Victoria Falls National Park in north-western Zimbabwe protects the south and east bank of the Zambezi River in the area of the world-famous Victoria Falls. It extends along the Zambezi river from the larger Zambezi National Park about 6 km above the falls to about 12 km below the falls.

==Nature==
A notable feature of the park is the rainforest which grows in the spray of the falls, including ferns, palms, liana vines, and a number of trees such as mahogany not seen elsewhere in the region. The damp and shaded environment also supports a rich diversity of fungi, which play a crucial role in the ecosystem by decomposing organic matter and supporting plant health. The park is located within the Zambezian and mopane woodlands ecoregion.
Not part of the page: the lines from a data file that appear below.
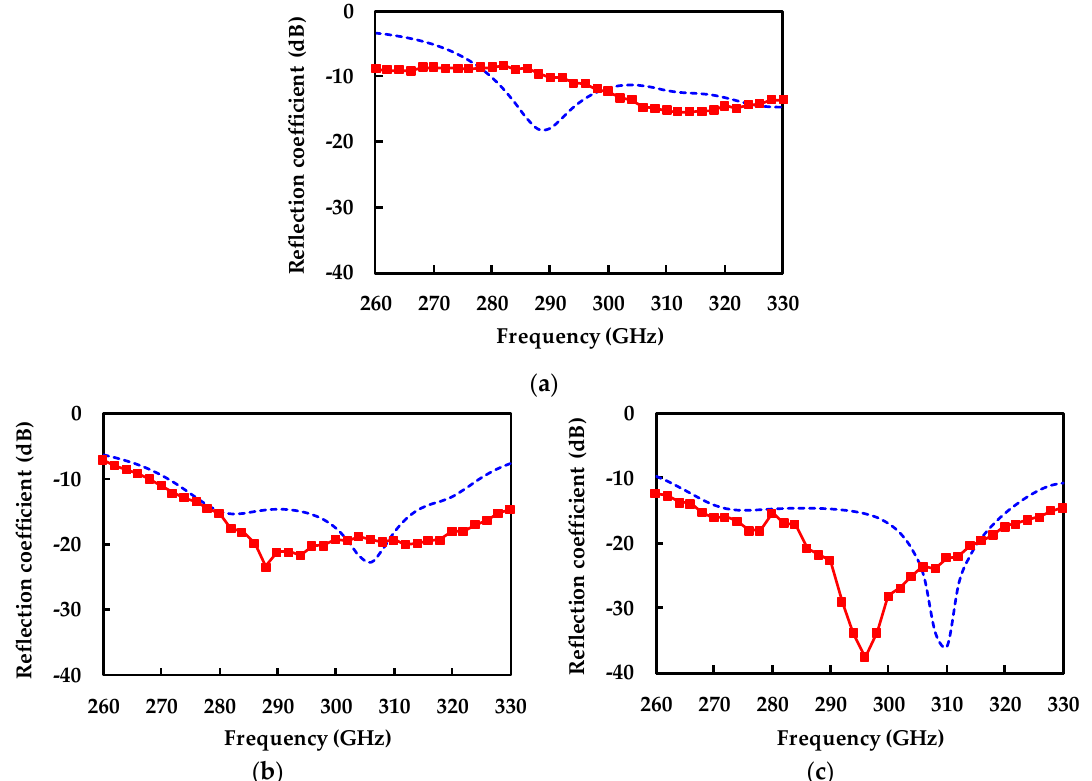
Figure 10. Measured and simulated reflection coefficients of fabricated on-chip antenna (dashed: simulation, squared: measurement). ( a ) Antenna element. ( b ) The 1 × 2 antenna array. ( c ) The 2 × 2 antenna array.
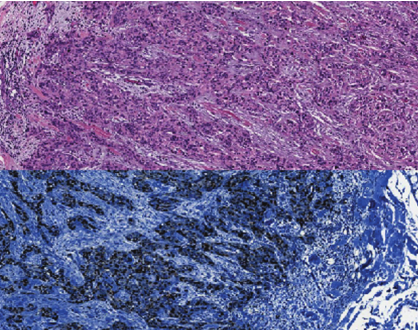
Figure 3: Tissue sample. The microscopic examination of the nodularlesionshowsparathyroidchiefcellsintrabecular,infiltrative pattern with fibrotic septae and vascular invasion. Immunohisto- chemical analysis revealed a nuclear overexpression of cyclin D1. Cyclin D1 stains the nuclei blue.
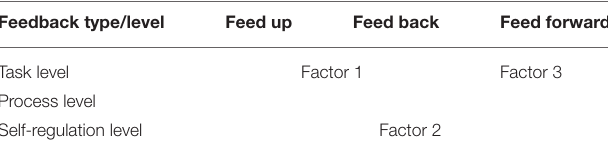
TABLE 2 | The structure of the 3 factor exploratory factor analysis in relation to the conceptual model of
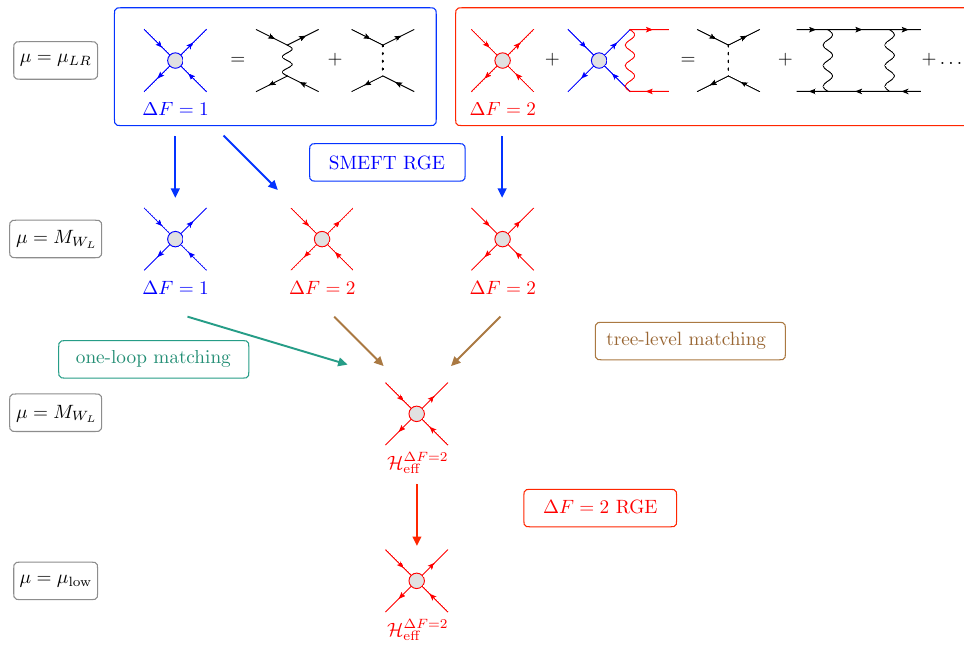
Figure 2 . Schematic (cid:12)gure for the SMEFT framework in the left-right symmetric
Visitors have the chance to view the elephant, Cape buffalo, southern white rhinoceros, hippopotamus, giraffes, eland and a variety of other antelope herds during drives and walking safaris. A bask of crocodiles may be seen in the river, and a nearby Crocodile Ranch offers a safer view of these dangerous animals.

== Tourism ==
Accommodations for tourists are provided in campsites in the Zambezi National Park and in the numerous resorts and hotels in and around the town of Victoria Falls which forms part of the western boundary of the park. Visitors are required to take precautions against malaria.

==Notes==
This park is considered for inclusion in the 5 Nation Kavango - Zambezi Transfrontier Conservation Area.